## Provided data
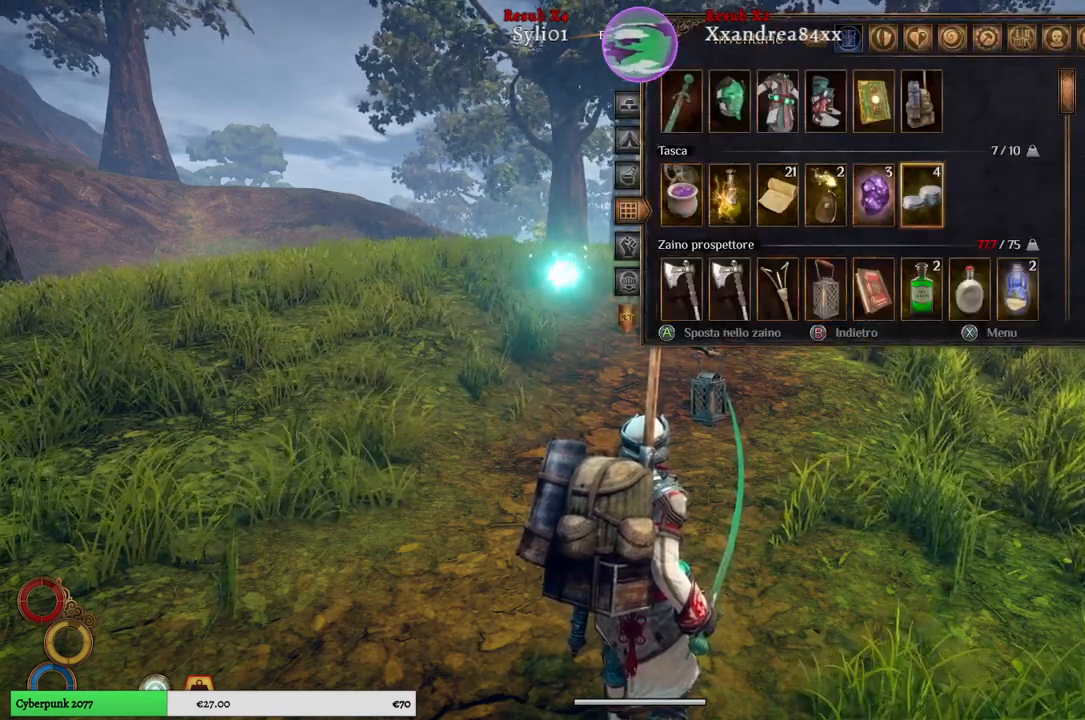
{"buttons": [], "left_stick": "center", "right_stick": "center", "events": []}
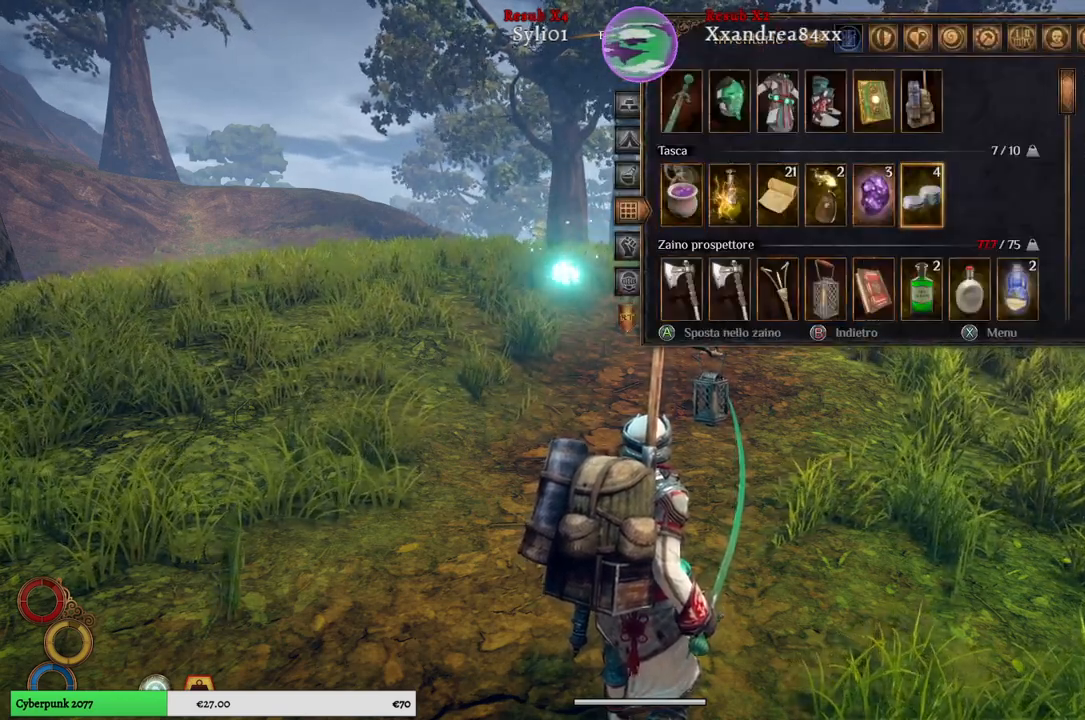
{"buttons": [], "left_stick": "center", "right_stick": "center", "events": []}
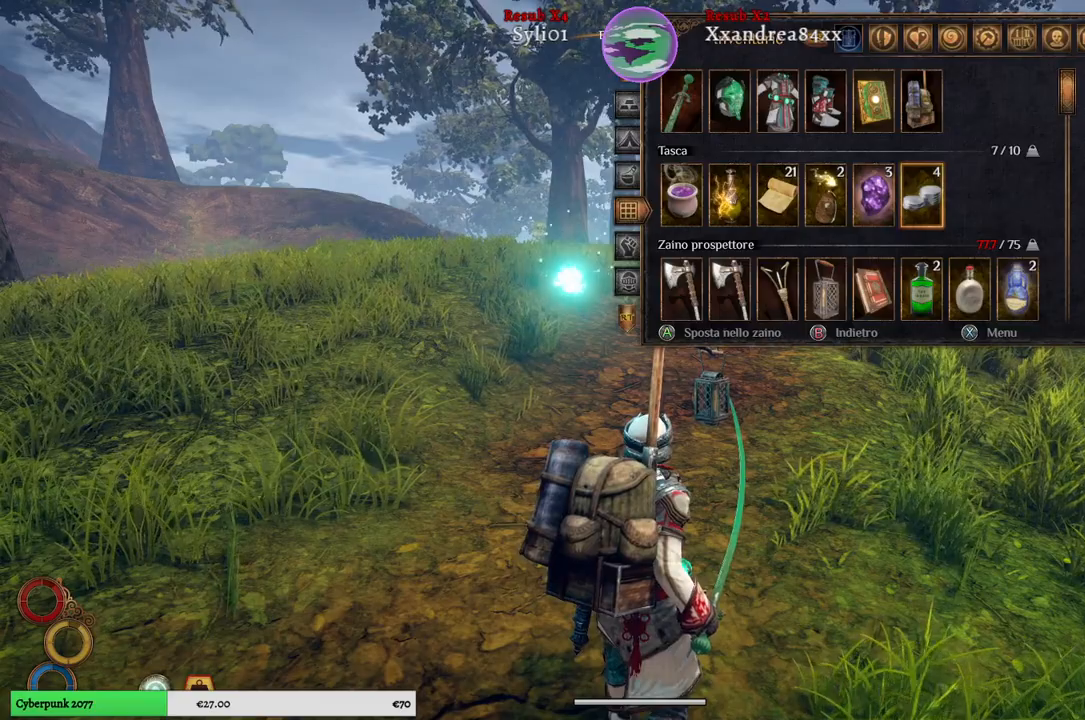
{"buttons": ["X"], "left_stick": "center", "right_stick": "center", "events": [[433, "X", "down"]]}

## Description of the task
Your job is to repeat the data exactly, leaving each picture out.

## Completed task
{"buttons": [], "left_stick": "center", "right_stick": "center", "events": []}
{"buttons": [], "left_stick": "center", "right_stick": "center", "events": []}
{"buttons": ["X"], "left_stick": "center", "right_stick": "center", "events": [[433, "X", "down"]]}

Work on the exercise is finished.